- What is required
Return only the lines of the listing below that run from the line with "Похожие Отели, расположенные р" through the line with "Toyota Careers Qatar 2026 – Latest Job", both ends included, exactly as written.
START Exercise materials
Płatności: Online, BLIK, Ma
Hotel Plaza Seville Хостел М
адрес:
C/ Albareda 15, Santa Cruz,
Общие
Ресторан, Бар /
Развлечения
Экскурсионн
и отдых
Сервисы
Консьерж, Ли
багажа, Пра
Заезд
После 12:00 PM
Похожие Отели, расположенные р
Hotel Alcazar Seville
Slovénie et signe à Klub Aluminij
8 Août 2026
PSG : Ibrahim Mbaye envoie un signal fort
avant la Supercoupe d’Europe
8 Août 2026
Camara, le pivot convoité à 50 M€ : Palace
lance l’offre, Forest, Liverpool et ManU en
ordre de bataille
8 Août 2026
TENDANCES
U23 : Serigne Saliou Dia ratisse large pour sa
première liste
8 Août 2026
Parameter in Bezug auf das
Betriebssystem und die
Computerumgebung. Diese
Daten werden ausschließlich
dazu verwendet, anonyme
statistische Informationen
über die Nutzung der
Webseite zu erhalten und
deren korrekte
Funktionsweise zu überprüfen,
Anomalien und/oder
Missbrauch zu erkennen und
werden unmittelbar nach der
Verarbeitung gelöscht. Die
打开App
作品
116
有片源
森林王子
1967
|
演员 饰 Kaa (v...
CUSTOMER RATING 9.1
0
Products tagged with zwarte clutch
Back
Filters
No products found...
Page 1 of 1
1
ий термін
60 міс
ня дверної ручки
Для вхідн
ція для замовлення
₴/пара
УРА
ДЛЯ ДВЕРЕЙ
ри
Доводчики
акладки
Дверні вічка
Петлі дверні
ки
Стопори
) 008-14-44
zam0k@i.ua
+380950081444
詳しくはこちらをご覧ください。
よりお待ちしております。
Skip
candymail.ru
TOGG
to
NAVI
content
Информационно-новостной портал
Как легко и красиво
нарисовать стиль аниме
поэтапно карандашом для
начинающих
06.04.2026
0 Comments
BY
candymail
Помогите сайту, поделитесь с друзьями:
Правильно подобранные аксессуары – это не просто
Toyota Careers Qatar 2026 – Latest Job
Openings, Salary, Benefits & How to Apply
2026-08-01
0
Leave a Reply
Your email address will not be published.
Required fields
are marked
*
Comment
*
END Exercise materials
- Solved problem
Похожие Отели, расположенные р
Hotel Alcazar Seville
Slovénie et signe à Klub Aluminij
8 Août 2026
PSG : Ibrahim Mbaye envoie un signal fort
avant la Supercoupe d’Europe
8 Août 2026
Camara, le pivot convoité à 50 M€ : Palace
lance l’offre, Forest, Liverpool et ManU en
ordre de bataille
8 Août 2026
TENDANCES
U23 : Serigne Saliou Dia ratisse large pour sa
première liste
8 Août 2026
Parameter in Bezug auf das
Betriebssystem und die
Computerumgebung. Diese
Daten werden ausschließlich
dazu verwendet, anonyme
statistische Informationen
über die Nutzung der
Webseite zu erhalten und
deren korrekte
Funktionsweise zu überprüfen,
Anomalien und/oder
Missbrauch zu erkennen und
werden unmittelbar nach der
Verarbeitung gelöscht. Die
打开App
作品
116
有片源
森林王子
1967
|
演员 饰 Kaa (v...
CUSTOMER RATING 9.1
0
Products tagged with zwarte clutch
Back
Filters
No products found...
Page 1 of 1
1
ий термін
60 міс
ня дверної ручки
Для вхідн
ція для замовлення
₴/пара
УРА
ДЛЯ ДВЕРЕЙ
ри
Доводчики
акладки
Дверні вічка
Петлі дверні
ки
Стопори
) 008-14-44
zam0k@i.ua
+380950081444
詳しくはこちらをご覧ください。
よりお待ちしております。
Skip
candymail.ru
TOGG
to
NAVI
content
Информационно-новостной портал
Как легко и красиво
нарисовать стиль аниме
поэтапно карандашом для
начинающих
06.04.2026
0 Comments
BY
candymail
Помогите сайту, поделитесь с друзьями:
Правильно подобранные аксессуары – это не просто
Toyota Careers Qatar 2026 – Latest Job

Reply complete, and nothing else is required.